Le Gouvernement prévoit de doubler ces crédits pour l'année 2003, afin de financer l'allocation de fin de formation (AFF).

Versement de l'Etat à l'Unédic au titre de l'AFR et de l'AFF

(en millions d'euros)

LFI 1999

LFI 2000

LFI 2001

LFI 2002

PLF 2003

414

387

229

38

73

Source : Ministère des affaires sociales, du travail et de la solidarité

Ces dotations nouvelles versées à l'Unédic serviront, d'une part, à financer la rémunération des demandeurs d'emploi dont l'entrée en stage a été décidée avant le 1er juillet 2001 et qui, par conséquent, bénéficient encore de l'AFR et, d'autre part, à financer l'allocation de fin de formation.

La mise en oeuvre effective du volet formation de la convention d'assurance chômage supposait préalablement la publication d'un décret instituant l'AFF.

Or, la publication de ce décret a pris un retard considérable, pour une large partie liée aux hésitations du Gouvernement, ce que votre commission, dans son avis précédent, avait profondément regretté. En conséquence, ce retard s'est traduit par un report de près d'un an de la mise en oeuvre du volet formation de la nouvelle assurance chômage, au détriment d'un retour rapide à l'emploi des chômeurs. La publication du décret instituant l'AFF n'est intervenue que le 8 décembre 2001 au Journal Officiel, et codifiée désormais à l'article R. 351-19-1 du code du travail.

Ce dispositif était apparu à votre commission particulièrement restrictif.
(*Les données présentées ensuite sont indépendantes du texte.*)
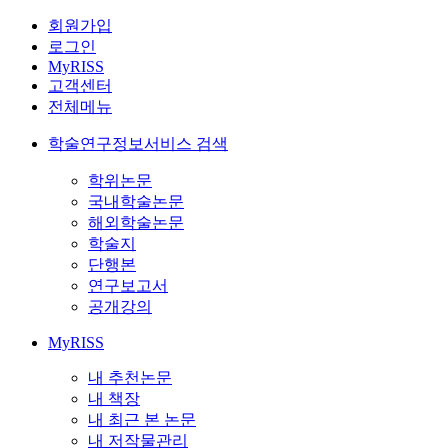
회원가입
로그인
MyRISS
고객센터
전체메뉴
학술연구정보서비스 검색
학위논문
국내학술논문
해외학술논문
학술지
단행본
연구보고서
공개강의
MyRISS
내 추천논문
내 책장
내 최근 본 논문
내 저작물관리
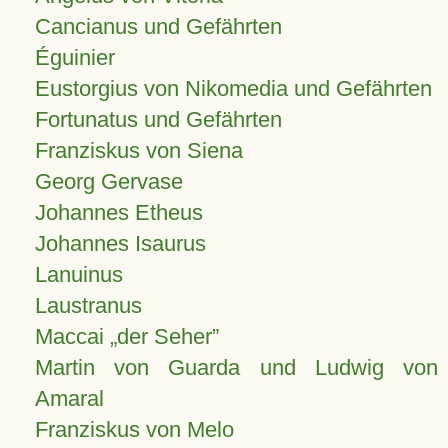
Cancianus und Gefährten
Éguinier
Eustorgius von Nikomedia und Gefährten
Fortunatus und Gefährten
Franziskus von Siena
Georg Gervase
Johannes Etheus
Johannes Isaurus
Lanuinus
Laustranus
Maccai „der Seher”
Martin von Guarda und Ludwig von
Amaral
Franziskus von Melo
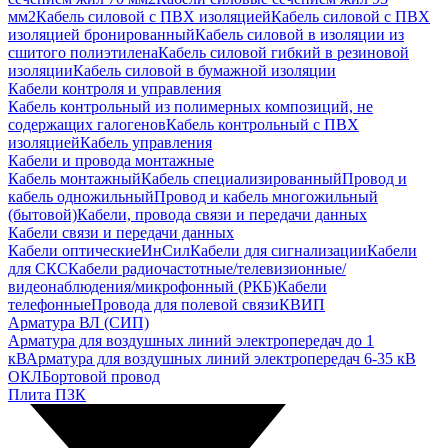
мм2
Кабель силовой с ПВХ изоляцией
Кабель силовой с ПВХ
изоляцией бронированный
Кабель силовой в изоляции из
сшитого полиэтилена
Кабель силовой гибкий в резиновой
изоляции
Кабель силовой в бумажной изоляции
Кабели контроля и управления
Кабель контрольный из полимерных композиций, не
содержащих галогенов
Кабель контрольный с ПВХ
изоляцией
Кабель управления
Кабели и провода монтажные
Кабель монтажный
Кабель специализированный
Провод и
кабель одножильный
Провод и кабель многожильный
(бытовой)
Кабели, провода связи и передачи данных
Кабели связи и передачи данных
Кабели оптические
ИнСил
Кабели для сигнализации
Кабели
для СКС
Кабели радиочастотные/телевизионные/
видеонаблюдения/микрофонный (РКБ)
Кабели
телефонные
Провода для полевой связи
КВИП
Арматура ВЛ (СИП)
Арматура для воздушных линий электропередач до 1
кВ
Арматура для воздушных линий электропередач 6-35 кВ
ОКЛ
Бортовой провод
Плита ПЗК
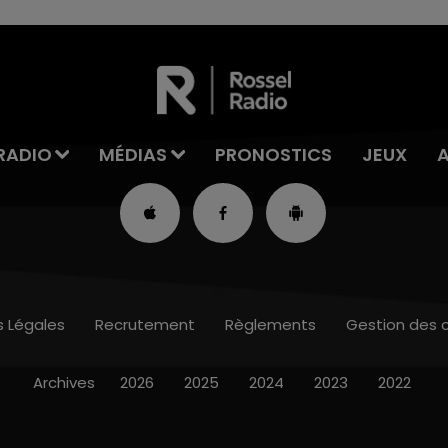
RADIO
MÉDIAS
PRONOSTICS
JEUX
s Légales
Recrutement
Règlements
Gestion des 
Archives
2026
2025
2024
2023
2022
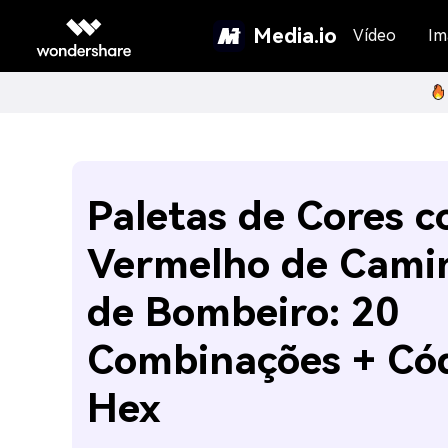
Media.io
Vídeo
Im
Paletas de Cores 
Vermelho de Cami
de Bombeiro: 20
Combinações + Có
Hex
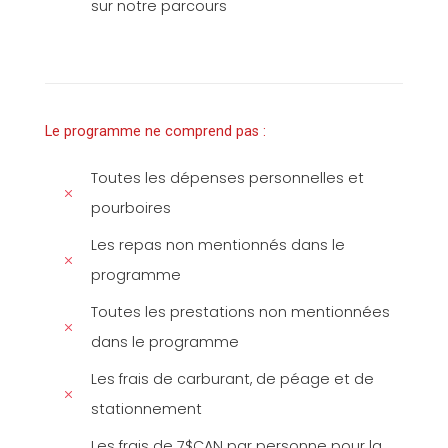
sur notre parcours
Le programme ne comprend pas :
Toutes les dépenses personnelles et
pourboires
Les repas non mentionnés dans le
programme
Toutes les prestations non mentionnées
dans le programme
Les frais de carburant, de péage et de
stationnement
Les frais de 7$CAN par personne pour la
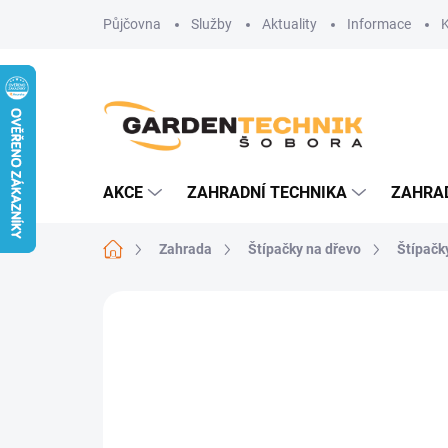
Přejít
Půjčovna
Služby
Aktuality
Informace
na
obsah
AKCE
ZAHRADNÍ TECHNIKA
ZAHRA
Domů
Zahrada
Štípačky na dřevo
Štípačky
Neohodnoceno
Podrobnosti hodn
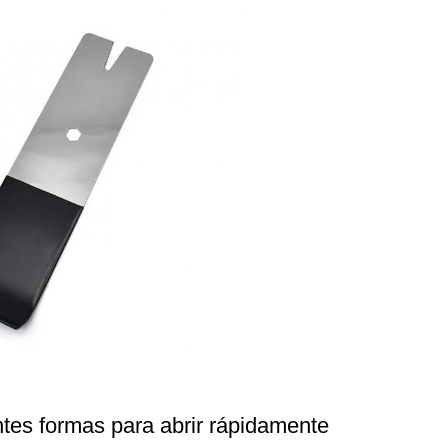
ntes formas para abrir rápidamente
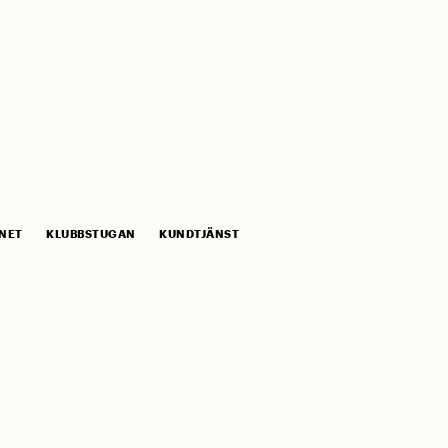
NET
KLUBBSTUGAN
KUNDTJÄNST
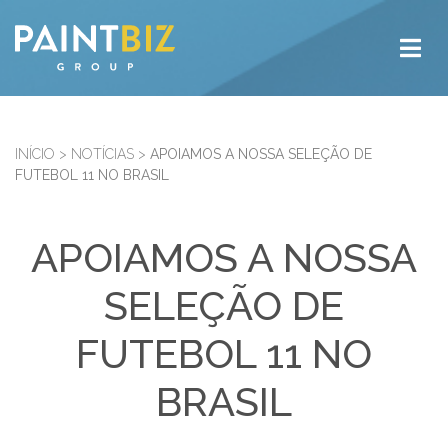
INÍCIO
>
NOTÍCIAS
>
APOIAMOS A NOSSA SELEÇÃO DE
FUTEBOL 11 NO BRASIL
APOIAMOS A NOSSA
SELEÇÃO DE
FUTEBOL 11 NO
BRASIL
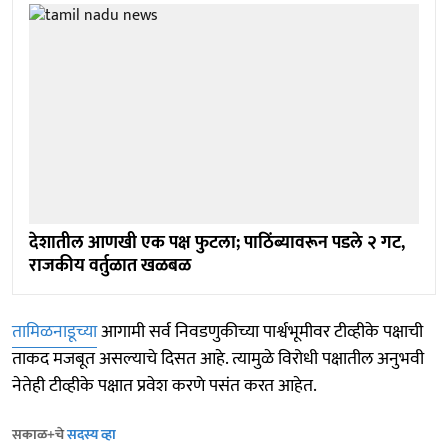
देशातील आणखी एक पक्ष फुटला; पाठिंब्यावरून पडले २ गट,
राजकीय वर्तुळात खळबळ
तामिळनाडूच्या
आगामी सर्व निवडणुकीच्या पार्श्वभूमीवर टीव्हीके पक्षाची
ताकद मजबूत असल्याचे दिसत आहे. त्यामुळे विरोधी पक्षातील अनुभवी
नेतेही टीव्हीके पक्षात प्रवेश करणे पसंत करत आहेत.
सकाळ+चे
सदस्य व्हा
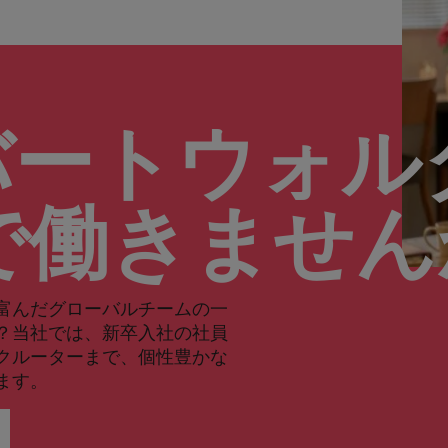
バートウォル
で働きませ
富んだグローバルチームの一
？当社では、新卒入社の社員
クルーターまで、個性豊かな
ます。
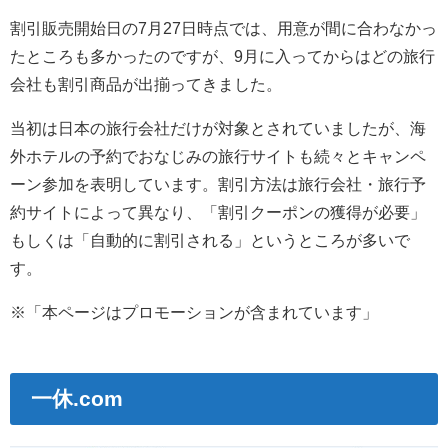
割引販売開始日の7月27日時点では、用意が間に合わなかっ
たところも多かったのですが、9月に入ってからはどの旅行
会社も割引商品が出揃ってきました。
当初は日本の旅行会社だけが対象とされていましたが、海
外ホテルの予約でおなじみの旅行サイトも続々とキャンペ
ーン参加を表明しています。割引方法は旅行会社・旅行予
約サイトによって異なり、「割引クーポンの獲得が必要」
もしくは「自動的に割引される」というところが多いで
す。
※「本ページはプロモーションが含まれています」
一休.com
Jusqu'à présent, l'ensemble des demandeurs d'emploi titulaires de l'AFR pouvaient, en effet, bénéficier, à l'extinction de leur droit à indemnisation, de l'AFFS si leur formation n'était pas achevée. L'AFFS était alors versée jusqu'à la fin de la formation entreprise.

Les conditions d'attribution de cette allocation demeurent, en effet, limitées :

l'AFF de droit commun est accordée pour une durée maximale de quatre mois aux demandeurs d'emploi ayant des durées d'indemnisation inférieures ou égales à sept mois ;

l'AFF dérogatoire peut être accordée jusqu'au terme de l'action de formation pour les demandeurs ayant une durée d'indemnisation supérieure et suivant une formation qualifiante dans les métiers où sont identifiées des difficultés de recrutement.
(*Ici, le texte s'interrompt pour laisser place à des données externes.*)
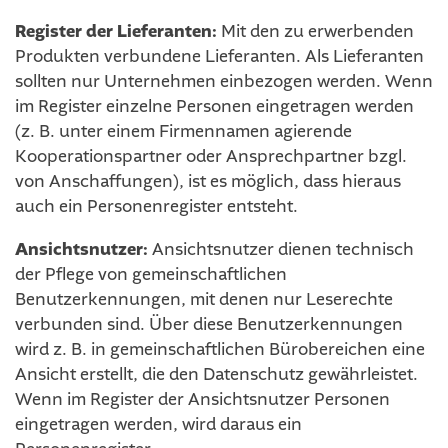
Register der Lieferanten:
Mit den zu erwerbenden
Produkten verbundene Lieferanten. Als Lieferanten
sollten nur Unternehmen einbezogen werden. Wenn
im Register einzelne Personen eingetragen werden
(z. B. unter einem Firmennamen agierende
Kooperationspartner oder Ansprechpartner bzgl.
von Anschaffungen), ist es möglich, dass hieraus
auch ein Personenregister entsteht.
Ansichtsnutzer:
Ansichtsnutzer dienen technisch
der Pflege von gemeinschaftlichen
Benutzerkennungen, mit denen nur Leserechte
verbunden sind. Über diese Benutzerkennungen
wird z. B. in gemeinschaftlichen Bürobereichen eine
Ansicht erstellt, die den Datenschutz gewährleistet.
Wenn im Register der Ansichtsnutzer Personen
eingetragen werden, wird daraus ein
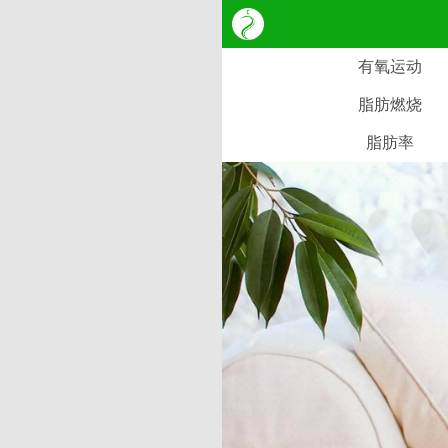
有氧运动
脂肪燃烧
脂肪率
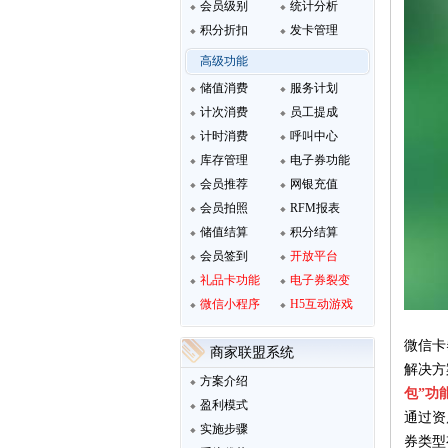
会员级别
统计分析
积分折扣
发卡管理
高级功能
储值消费
服务计划
计次消费
员工提成
计时消费
呼叫中心
库存管理
电子券功能
会员推荐
网银充值
会员拍照
RFM报表
储值结算
积分结算
会员签到
开放平台
礼品卡功能
电子券裂变
微信小程序
H5互动游戏
微信
卡
商家联盟系统
解决方
方案介绍
包”功
盈利模式
通过资
实施步骤
券类型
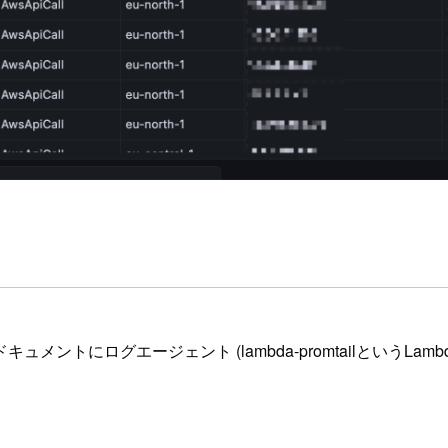
キュメントにログエージェント (lambda-promtailというL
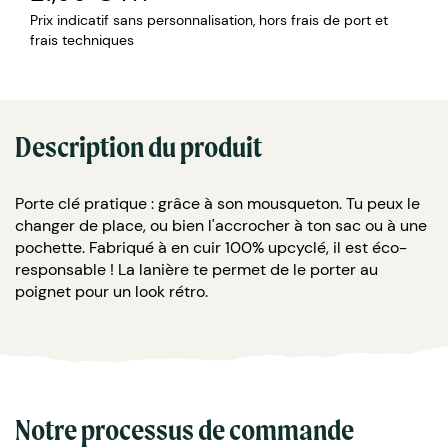
Prix indicatif sans personnalisation, hors frais de port et
frais techniques
Description du produit
Porte clé pratique : grâce à son mousqueton. Tu peux le
changer de place, ou bien l'accrocher à ton sac ou à une
pochette. Fabriqué à en cuir 100% upcyclé, il est éco-
responsable ! La lanière te permet de le porter au
poignet pour un look rétro.
Notre processus de commande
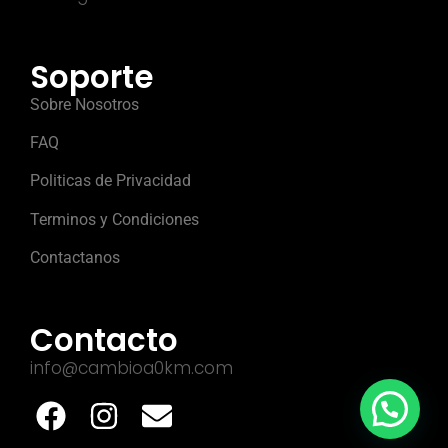
Soporte
Sobre Nosotros
FAQ
Politicas de Privacidad
Terminos y Condiciones
Contactanos
Contacto
info@cambioa0km.com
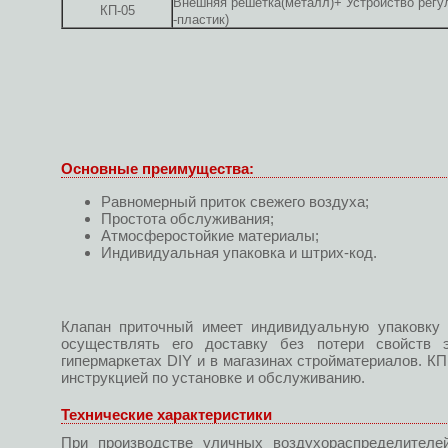
Внешняя решетка(металл)+ Устройство регу
КП-05
-пластик)
Основные преимущества:
Равномерный приток свежего воздуха;
Простота обслуживания;
Атмосферостойкие материалы;
Индивидуальная упаковка и штрих-код.
Клапан приточный имеет индивидуальную упаковку и
осуществлять его доставку без потери свойств э
гипермаркетах DIY и в магазинах стройматериалов. К
инструкцией по установке и обслуживанию.
Технические характеристики
При производстве уличных воздухораспределител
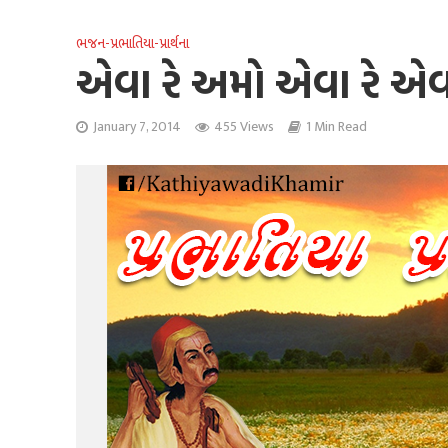
ભજન-પ્રભાતિયા-પ્રાર્થના
એવા રે અમો એવા રે એવ
January 7, 2014
455 Views
1 Min Read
Par conséquent, la nouvelle AFF se situe doublement en retrait par rapport à l'AFFS :

- elle ne bénéficie pas à tous les demandeurs d'emploi ;

- elle ne garantit pas l'indemnisation pendant toute la durée de la formation, si ce n'est par le biais de dérogations exceptionnelles, permettant de cibler de façon plus appropriée les formations et de lutter plus efficacement contre les pénuries.

Or, comme l'avait prévu votre commission, la dotation de 38 millions d'euros prévue par la LFI 2002 ne suffisait pas à répondre aux demandes nombreuses de dérogations, de telle sorte que, depuis la publication du décret, le nombre de dérogations est estimé à seulement 2.700 pour un montant de 40 millions d'euros.

Le Gouvernement a bien compris la nécessité d'accompagner la demande de dérogations en doublant la dotation de l'AFF.

Il semble néanmoins à votre commission que, face à la multiplication quasi-certaine du nombre de dérogations, il soit nécessaire d'assouplir les conditions d'accès à l'AFF de droit commun, plutôt que de vider le dispositif de son contenu par des dérogations qui n'auraient plus d'exceptionnel que le nom.